With chronically low natural gas prices in North America, QEP Resources Inc. (NYSE: QEP) is slashing spending in the dry-gas Haynesville Shale and now plans to direct 89 percent of its capital budget to liquids-rich plays in the Rockies and Midcontinent.
This year, QEP hopes to increase its liquids production from 14 percent to 20 percent.
The Denver-based company wants to increase that production organically. To that end, it’s adding $50 million to its $1.3 billion to $1.5 billion spending plan for the year.
The increase is meant to accommodate additional drilling in the Texas Panhandle and western Oklahoma, in the Uinta basin of Utah and in the Bakken of North Dakota.
The additional money for North Dakota allows QEP to run a fourth rig in the play and to manage cost increases in the Williston basin, the company said in recent financial filings.
QEP hopes those expenses can offset each other, to some degree.
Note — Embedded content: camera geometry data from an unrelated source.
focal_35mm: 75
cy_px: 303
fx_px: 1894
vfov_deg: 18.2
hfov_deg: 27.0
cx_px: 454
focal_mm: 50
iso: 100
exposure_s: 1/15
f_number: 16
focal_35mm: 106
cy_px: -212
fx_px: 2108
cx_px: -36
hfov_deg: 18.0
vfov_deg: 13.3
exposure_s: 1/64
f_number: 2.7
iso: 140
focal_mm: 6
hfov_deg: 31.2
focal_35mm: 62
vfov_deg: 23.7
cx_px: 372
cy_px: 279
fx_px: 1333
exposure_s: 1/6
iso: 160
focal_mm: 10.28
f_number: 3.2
Those higher costs are partially the result of drilling in a high-pressure area of the basin and partially from an expectation that completion fluids will get more expensive this year, according to CEO Charles Stanley. But they also come from drilling inefficiencies.
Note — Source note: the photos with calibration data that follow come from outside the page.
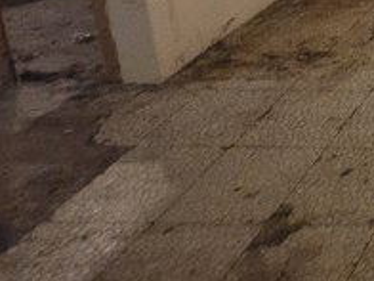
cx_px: 656
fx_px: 573
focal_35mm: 53
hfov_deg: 22.6
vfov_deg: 22.3
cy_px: -149
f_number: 2.2
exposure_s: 1/40
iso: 1250
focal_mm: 2.2
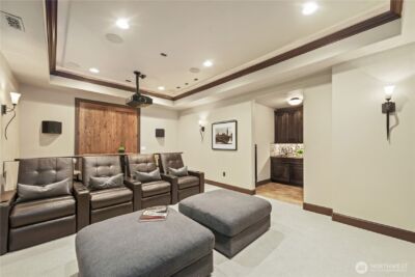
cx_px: 208
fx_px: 161
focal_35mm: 14
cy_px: 138
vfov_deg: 81.3
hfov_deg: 104.2
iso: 800
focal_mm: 14
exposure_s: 1/4
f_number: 6.3
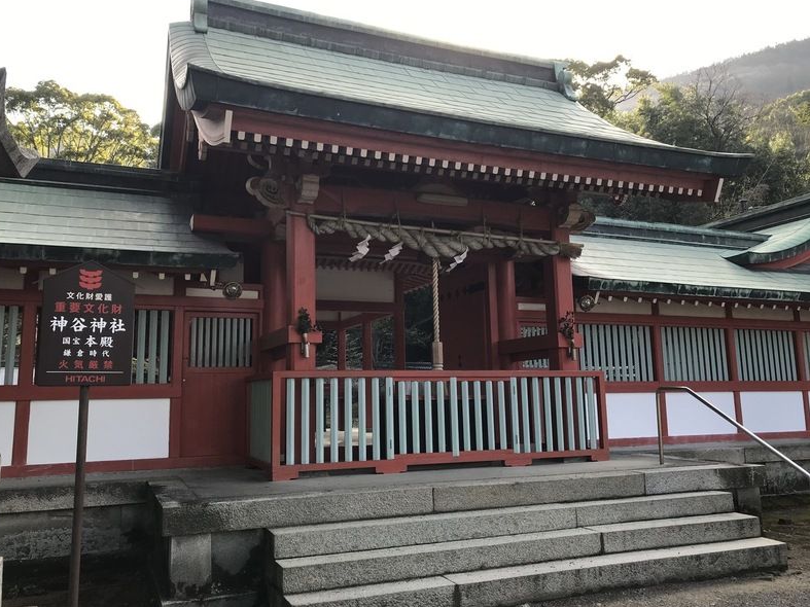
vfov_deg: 48.2
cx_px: 392
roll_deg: +1.2
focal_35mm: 29
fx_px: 678
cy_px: 298
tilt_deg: +10.2
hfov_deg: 61.7
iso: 20
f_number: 1.8
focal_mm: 3.99
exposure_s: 1/341
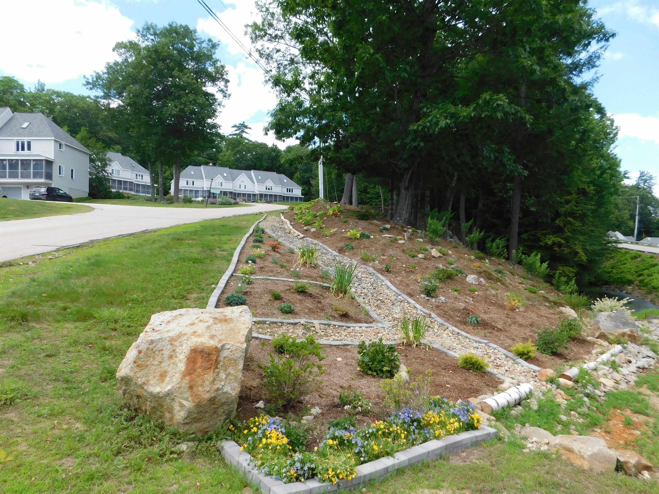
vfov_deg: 58.9
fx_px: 438
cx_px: 330
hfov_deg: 73.9
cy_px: 247
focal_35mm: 23
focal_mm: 4
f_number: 3
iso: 125
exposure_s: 1/640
Asked during its recent first quarter earnings call whether a fourth rig would lower costs in the Williston basin, Stanley said, “We haven’t seen enough pad drilling activity to really get a good handle on what sort of economies of scale we should see. But our experience at Pinedale and other places where we pad drill would indicate that.”
With a fourth rig, QEP could keep rigs on pads longer, and could maximize completions crews and infrastructure hook-ups, according to Stanley. On paper, those efficiencies should shave about $500,000 off the cost of each Bakken well QEP drills, Stanley said.
“Whether we can actually realize that … the jury is still out on that,” he added, noting that a fifth rig in the play would be the “sweet spot” for maximizing those efficiencies.
From 12 to 50 percent
How would those savings play into the economics of the Williston basin?
QEP estimates its Bakken wells this year will cost between $9.7 million and $10.4 million each, a range dependant in part on lateral lengths between 5,000 and 12,500 feet.
Those wells have an average estimated ultimate recovery, or EUR, rate of 500 million barrels of oil equivalent (or a range between 300 million and 900 million barrels of oil equivalent).
In November 2011, QEP estimated a pre-tax rate of return of 26.4 percent for its average well, assuming EUR rates of 550 million barrels of oil equivalent at an average West Texas Intermediate price of $85 per barrel and a completed well cost of $9.5 million.
That average is the midpoint of a much wider range: as low as 12 percent for wells with EUR rates of 450 million barrels and oil prices at $75 per barrel, and nearly as high as 50 percent for wells with EUR rates of 650 million barrels and oil prices at $95 per barrel.
QEP maintains 90,000 net acres of Williston basin acreage in North Dakota, primarily in a large swath along Lake Sakakawea and the Fort Berthold Indian Reservation. The company operates 32 producing wells in the Williston basin — 26 in the Bakken and six in the Three Forks — and holds an interest in 106 producing non-operated wells.
QEP averaged 5,728 net barrels of oil equivalent per day during the first quarter.
The Powder River basin
How does that compare to other plays in the QEP portfolio?
QEP is currently running one rig in the Haynesville, but plans to drop it if natural gas prices don’t improve by the third quarter. Stanley said QEP wouldn’t kick start Haynesville investment until prices are comfortably above $4 per thousand cubic feet.
That’s more than double the current price.
When asked where the company would direct its capital currently tied up in the Haynesville, as it becomes freed up, Stanley said, “Well, the Bakken still makes sense,” but added, “Obviously we’d like to put capital into the Sussex and the other plays in the Powder River basin to the extent that we can gain some traction on permits.”
Although still evaluating its properties in the Powder River of Wyoming, QEP likes its economics. The company estimated a pre-tax rate of return of 42 percent for its average well in the Sussex play, assuming EUR rates of 350 million barrels of oil equivalent at an average West Texas Intermediate price of $85 per barrel and a Nymex natural gas price of $4.50 per million British thermal unit, and a completed well cost of $6.1 million.
In the Shannon, another play in the Powder River basin, QEP estimated a pre-tax rate of return of 49.3 percent for a well with an EUR rate of 350 million barrels of oil equivalent at an average West Texas Intermediate price of $85 per barrel and a Nymex natural gas price of $4.50 per million Btu, and a completed well cost of $6.2 million.
But in the Niobrara, also in the Powder River basin, QEP estimated a pre-tax rate of return of 19.9 percent for a well with an EUR rate of 300 million barrels of oil equivalent at an average West Texas Intermediate price of $85 per barrel and a Nymex natural gas price of $4.50 per million Btu, and a completed well cost of $7.3 million.
While oil is currently above $100 per barrel, natural gas is trading below $2 per mcf.